“Better rede we cannot offer.”

“Then so it shall be,” said Feargus, “and how far doth their host lie from the river?”

“Twenty miles from Witham by the water.”

“And dost know the ground?”

“None should know it better.”

“Then thou canst place us all around his camp, that we may attack together?”

“That can I, if thy men can keep silence.”

“As silent as the stars they can be, or as the fish that swim in the sea. Let us row up to the point where Witham joins the Bane Water, and there leave the boats in among the reeds.”

That same night they hied them back to the boats and rowed up among all that fen water, and no man spoke, and no sound broke the night save the cry of the peaseweeps and the whaups which anon flew across the boats’ track as they rowed. And the osiers swayed in the night wind and the long train of boats full of giant forms glided up the grey water. At length they landed and marched northward along the bank of the river Bane which flows into Witham. At daybreak they halted and lay in a small wood hard by until nightfall, then on.
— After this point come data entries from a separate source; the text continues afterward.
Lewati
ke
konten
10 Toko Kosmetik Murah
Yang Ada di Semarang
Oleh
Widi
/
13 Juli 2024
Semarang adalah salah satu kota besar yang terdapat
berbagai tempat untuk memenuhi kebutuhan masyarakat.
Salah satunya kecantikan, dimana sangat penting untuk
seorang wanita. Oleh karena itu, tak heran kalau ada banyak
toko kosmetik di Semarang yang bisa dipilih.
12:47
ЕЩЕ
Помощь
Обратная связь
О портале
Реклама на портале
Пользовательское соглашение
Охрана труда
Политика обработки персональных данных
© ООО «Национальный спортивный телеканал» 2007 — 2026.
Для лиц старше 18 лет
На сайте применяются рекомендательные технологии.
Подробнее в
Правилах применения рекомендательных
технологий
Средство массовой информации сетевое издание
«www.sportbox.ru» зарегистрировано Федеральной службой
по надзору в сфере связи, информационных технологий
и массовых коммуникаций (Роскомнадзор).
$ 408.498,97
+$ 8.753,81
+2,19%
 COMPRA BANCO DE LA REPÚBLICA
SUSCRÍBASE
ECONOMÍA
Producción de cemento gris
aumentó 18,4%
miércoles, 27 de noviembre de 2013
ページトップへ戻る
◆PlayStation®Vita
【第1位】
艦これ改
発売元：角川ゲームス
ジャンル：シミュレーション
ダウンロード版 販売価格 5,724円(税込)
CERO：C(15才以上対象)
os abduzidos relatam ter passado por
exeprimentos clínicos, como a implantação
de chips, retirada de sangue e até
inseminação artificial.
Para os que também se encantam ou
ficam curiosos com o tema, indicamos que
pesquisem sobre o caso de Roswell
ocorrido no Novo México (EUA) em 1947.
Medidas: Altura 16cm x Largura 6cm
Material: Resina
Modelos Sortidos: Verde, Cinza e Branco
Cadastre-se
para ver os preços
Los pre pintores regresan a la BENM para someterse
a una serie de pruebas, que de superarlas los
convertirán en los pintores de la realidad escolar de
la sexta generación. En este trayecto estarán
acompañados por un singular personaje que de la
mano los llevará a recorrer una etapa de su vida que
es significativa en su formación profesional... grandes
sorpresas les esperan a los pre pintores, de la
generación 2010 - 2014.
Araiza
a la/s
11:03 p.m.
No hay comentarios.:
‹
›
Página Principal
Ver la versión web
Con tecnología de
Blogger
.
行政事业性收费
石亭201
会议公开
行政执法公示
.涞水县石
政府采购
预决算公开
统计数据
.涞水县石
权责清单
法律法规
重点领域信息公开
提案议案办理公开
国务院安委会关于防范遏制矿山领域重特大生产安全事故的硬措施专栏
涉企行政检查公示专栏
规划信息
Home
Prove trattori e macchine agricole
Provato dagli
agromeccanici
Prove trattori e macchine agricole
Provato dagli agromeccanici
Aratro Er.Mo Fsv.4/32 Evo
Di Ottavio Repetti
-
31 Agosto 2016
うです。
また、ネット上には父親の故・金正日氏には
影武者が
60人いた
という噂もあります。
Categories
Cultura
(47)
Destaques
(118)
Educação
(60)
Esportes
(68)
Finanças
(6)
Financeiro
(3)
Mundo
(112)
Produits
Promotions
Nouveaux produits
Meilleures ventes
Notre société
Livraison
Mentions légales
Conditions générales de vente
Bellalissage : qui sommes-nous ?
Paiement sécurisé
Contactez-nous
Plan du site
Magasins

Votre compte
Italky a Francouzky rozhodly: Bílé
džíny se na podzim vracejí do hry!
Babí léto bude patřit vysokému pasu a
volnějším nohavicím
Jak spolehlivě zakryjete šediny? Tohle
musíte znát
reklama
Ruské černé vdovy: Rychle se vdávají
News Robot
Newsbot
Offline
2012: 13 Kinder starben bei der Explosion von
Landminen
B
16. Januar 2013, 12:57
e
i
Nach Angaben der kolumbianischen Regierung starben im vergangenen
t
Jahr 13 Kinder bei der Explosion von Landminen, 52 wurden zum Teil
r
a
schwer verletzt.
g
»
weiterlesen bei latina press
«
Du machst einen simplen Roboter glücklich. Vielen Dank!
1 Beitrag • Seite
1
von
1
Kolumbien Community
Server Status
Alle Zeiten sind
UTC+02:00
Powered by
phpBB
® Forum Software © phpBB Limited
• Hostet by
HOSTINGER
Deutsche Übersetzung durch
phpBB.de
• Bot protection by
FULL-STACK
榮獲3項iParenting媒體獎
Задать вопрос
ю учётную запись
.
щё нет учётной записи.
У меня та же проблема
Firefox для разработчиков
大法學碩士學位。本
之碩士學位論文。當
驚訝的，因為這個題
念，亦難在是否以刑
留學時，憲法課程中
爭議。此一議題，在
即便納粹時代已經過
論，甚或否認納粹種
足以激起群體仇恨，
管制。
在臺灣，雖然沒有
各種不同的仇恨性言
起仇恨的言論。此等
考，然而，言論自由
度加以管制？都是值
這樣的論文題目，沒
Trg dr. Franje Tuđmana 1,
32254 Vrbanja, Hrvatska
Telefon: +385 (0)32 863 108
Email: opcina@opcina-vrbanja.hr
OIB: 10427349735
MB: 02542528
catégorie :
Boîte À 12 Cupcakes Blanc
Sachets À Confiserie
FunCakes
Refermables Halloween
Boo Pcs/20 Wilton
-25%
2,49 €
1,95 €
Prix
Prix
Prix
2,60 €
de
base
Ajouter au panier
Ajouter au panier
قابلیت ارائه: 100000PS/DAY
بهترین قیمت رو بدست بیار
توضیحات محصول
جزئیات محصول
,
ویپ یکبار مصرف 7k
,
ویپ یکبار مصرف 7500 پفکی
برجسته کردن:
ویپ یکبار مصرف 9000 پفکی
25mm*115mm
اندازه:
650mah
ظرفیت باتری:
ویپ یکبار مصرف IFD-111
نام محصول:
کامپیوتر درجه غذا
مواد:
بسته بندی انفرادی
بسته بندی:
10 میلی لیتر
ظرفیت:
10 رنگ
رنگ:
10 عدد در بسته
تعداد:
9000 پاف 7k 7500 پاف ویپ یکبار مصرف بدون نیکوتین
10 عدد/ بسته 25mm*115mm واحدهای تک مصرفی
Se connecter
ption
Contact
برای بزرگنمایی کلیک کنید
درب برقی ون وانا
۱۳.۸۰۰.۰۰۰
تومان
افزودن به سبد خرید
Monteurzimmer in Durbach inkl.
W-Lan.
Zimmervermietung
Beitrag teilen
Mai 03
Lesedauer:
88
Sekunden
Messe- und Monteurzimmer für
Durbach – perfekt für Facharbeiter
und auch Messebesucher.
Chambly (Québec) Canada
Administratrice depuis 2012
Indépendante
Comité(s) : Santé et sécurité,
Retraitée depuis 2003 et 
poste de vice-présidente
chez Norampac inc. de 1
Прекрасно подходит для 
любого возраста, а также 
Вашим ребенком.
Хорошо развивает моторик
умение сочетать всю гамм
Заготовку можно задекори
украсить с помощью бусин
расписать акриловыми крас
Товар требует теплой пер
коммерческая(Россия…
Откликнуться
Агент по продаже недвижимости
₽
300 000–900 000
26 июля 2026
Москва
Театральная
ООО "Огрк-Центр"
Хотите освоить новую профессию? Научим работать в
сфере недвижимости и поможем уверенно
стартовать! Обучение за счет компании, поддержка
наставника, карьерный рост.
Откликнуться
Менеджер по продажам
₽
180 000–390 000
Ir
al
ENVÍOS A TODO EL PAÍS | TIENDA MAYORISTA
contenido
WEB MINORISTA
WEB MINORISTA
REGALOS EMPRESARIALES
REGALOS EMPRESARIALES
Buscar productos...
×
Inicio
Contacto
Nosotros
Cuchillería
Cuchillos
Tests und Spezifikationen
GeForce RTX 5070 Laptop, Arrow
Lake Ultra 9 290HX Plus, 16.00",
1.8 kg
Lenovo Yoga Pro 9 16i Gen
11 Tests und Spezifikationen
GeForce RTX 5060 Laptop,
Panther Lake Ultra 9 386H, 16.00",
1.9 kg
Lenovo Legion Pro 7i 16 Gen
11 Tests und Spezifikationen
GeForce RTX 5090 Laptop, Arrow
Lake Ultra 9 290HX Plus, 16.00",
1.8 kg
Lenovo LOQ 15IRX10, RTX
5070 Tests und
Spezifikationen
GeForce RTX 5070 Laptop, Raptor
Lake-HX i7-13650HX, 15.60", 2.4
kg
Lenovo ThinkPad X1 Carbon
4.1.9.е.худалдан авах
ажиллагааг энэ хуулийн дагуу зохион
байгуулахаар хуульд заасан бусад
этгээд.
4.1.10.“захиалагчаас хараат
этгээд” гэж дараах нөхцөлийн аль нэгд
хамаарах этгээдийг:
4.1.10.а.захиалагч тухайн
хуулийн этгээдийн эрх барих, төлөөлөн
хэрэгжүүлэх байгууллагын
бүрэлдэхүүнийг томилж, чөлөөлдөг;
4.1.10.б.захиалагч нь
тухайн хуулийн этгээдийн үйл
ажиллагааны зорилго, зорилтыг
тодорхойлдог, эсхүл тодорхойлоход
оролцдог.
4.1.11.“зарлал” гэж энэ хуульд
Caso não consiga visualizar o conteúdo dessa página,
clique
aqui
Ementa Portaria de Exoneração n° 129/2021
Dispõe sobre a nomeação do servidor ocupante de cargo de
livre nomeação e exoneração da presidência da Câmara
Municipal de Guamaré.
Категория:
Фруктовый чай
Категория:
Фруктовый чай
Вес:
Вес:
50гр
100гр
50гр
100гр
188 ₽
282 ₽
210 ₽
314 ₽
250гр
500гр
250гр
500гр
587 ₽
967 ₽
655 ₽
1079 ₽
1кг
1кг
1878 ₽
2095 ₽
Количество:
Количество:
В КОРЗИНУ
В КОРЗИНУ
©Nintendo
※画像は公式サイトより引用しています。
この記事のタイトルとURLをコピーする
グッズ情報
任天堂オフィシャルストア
And when they drew nigh to where the host of Osbert lay, Feargus bid Duncan cross the stream to the west side and there strike through the wood a piece, when they were to turn them east till they saw the camp of the enemy. Edwy he sent also on along the other bank to return upon Osbert when he had won north of his army, while Alastair was to close in likewise from the east shielded by the osiers. And Feargus himself held the south with the road to their boats. And so each force was to wait till its captain heard the signal from the other three, which he was to answer with a wolf’s cry, at which they were to close in and attack, Edwy first with his Lindeseymen.